Dois dias na elegante Bruxelas são pouco tempo para se discutir uma relação que esfriou em oito anos, desde a última vez em que os chefes de Estado e de governo de 60 países da União Europeia (UE) e da Comunidade de Estados Latino-americanos e Caribenhos (Celac) se reuniram. Nesse período, o dragão chinês foi abocanhando, silenciosamente, o naco de terra abaixo do Rio Grande em termos de influência econômica e política. Só em 2022, o país do Oriente somou entre US$ 7 bilhões e 10 bilhões na América Latina (mais de US$ 130 bilhões em 20 anos).
É difícil competir. Mas os europeus revolveram tentar brecar o apetite chinês.
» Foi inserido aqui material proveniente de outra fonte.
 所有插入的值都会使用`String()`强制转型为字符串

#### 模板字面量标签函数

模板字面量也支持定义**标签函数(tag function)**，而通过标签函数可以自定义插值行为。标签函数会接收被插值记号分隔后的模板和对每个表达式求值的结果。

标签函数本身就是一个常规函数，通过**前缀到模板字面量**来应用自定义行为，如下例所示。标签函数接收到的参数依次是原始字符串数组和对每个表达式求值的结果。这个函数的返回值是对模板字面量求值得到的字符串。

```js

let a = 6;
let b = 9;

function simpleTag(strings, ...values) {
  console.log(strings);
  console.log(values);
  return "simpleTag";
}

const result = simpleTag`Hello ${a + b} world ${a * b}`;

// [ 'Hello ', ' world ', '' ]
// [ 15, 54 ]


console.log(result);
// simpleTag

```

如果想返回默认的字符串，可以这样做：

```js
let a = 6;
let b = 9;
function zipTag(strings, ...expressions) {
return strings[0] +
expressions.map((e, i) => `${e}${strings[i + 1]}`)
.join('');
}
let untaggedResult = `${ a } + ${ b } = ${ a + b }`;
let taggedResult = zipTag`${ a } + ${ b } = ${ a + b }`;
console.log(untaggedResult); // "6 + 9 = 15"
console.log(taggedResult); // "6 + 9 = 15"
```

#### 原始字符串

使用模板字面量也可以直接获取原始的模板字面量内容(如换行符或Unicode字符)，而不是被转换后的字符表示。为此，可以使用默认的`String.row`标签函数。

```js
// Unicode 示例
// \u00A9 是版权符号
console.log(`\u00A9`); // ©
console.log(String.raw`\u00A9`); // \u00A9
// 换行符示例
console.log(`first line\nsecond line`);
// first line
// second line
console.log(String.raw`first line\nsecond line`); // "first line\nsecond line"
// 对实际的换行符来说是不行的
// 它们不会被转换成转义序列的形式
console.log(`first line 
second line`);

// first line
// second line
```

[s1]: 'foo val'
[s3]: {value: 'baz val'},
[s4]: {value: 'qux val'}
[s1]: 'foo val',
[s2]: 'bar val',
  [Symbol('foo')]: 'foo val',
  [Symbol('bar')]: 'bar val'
O anúncio da presidente da Comissão Europeia, Ursula von der Leyen, nesta segunda-feira (17), de um investimento de 45 bilhões de euros (R$ 242 bi) é parte dessa tática de contenção.
A UE quer fortalecer o vínculo com a região como um todo, onde foi perdendo espaço até se tornar a terceira parceira comercial (depois de China e Estados Unidos). "No contexto global atual, com a ordem internacional baseada em regras e a democracia sob pressão, essa ligação adquire um significado geopolítico ainda maior", apontou um documento preparatório para a reunião desta segunda (17) e terça-feira (18) na Bélgica.
Foram preciso uma pandemia de covid-19 e uma guerra na Ucrânia para que a Europa acordasse para sua dependência estratégica de Rússia e China. É necessário abrir novos caminhos, além de cuidar dos velhos parceiros.
Enquanto isso, o dragão vai expandindo influência com seu soft power, o famoso "poder suave", aquele que não depende da força militar. Na América Latina e Caribe, já são 21 países integrantes da Belt and Road Initiative, o megaprojeto de infraestrutura também chamado de Nova Rota da Seda. No continente africano, são 44. É quase impossível encontrar uma grande obra de infraestrutura, de rodovias a barragens, por lá que não tenha dinheiro chinês. Por aqui, não é muito diferente. É difícil resistir ao sopro do dragão: que o diga o Uruguai, que gostaria de fechar um acordo comercial com a China à margem do Mercosul, o que implodiria o bloco. Ou a Argentina, que aderiu à Nova Rota da Seda, como uma porta alternativa ao FMI e ao Consenso de Washington.
Não será apenas por meio de cooperação econômica que os europeus virarão o jogo. Aliás, é possível até que tenham perdido o timing. Segundo o jornal Financial Times, em editorial, a UE chegou tarde à América Latina. Para reverter as previsões pessimistas, o bloco planeja investir em uma agenda mais ampla, para promover, por exemplo, desenvolvimento sustentável e cooperação tecnológica. Isso explica em parte porque, em visita ao Brasil, Von der Leyen havia anunciado 2 bi de euros em hidrogênio verde.